[Dataset items]
>> Start

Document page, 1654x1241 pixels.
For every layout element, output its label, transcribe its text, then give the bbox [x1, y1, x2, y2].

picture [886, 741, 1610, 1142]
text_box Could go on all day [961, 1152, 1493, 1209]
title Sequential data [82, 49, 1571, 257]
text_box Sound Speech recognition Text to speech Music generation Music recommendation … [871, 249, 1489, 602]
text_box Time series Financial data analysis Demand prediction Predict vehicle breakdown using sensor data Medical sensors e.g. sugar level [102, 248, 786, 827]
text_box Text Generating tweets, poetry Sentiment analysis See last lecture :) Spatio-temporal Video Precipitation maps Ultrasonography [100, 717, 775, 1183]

>> End

Exercise prompt: Convert the data above into a two-column Markdown table headed No. and Line. Number the rows in order and omit any blank lines.

Completed task:
| No. | Line |
|---|---|
| 1 | Document page, 1654x1241 pixels. |
| 2 | For every layout element, output its label, transcribe its text, then give the bbox [x1, y1, x2, y2]. |
| 3 | picture [886, 741, 1610, 1142] |
| 4 | text_box Could go on all day [961, 1152, 1493, 1209] |
| 5 | title Sequential data [82, 49, 1571, 257] |
| 6 | text_box Sound Speech recognition Text to speech Music generation Music recommendation … [871, 249, 1489, 602] |
| 7 | text_box Time series Financial data analysis Demand prediction Predict vehicle breakdown using sensor data Medical sensors e.g. sugar level [102, 248, 786, 827] |
| 8 | text_box Text Generating tweets, poetry Sentiment analysis See last lecture :) Spatio-temporal Video Precipitation maps Ultrasonography [100, 717, 775, 1183] |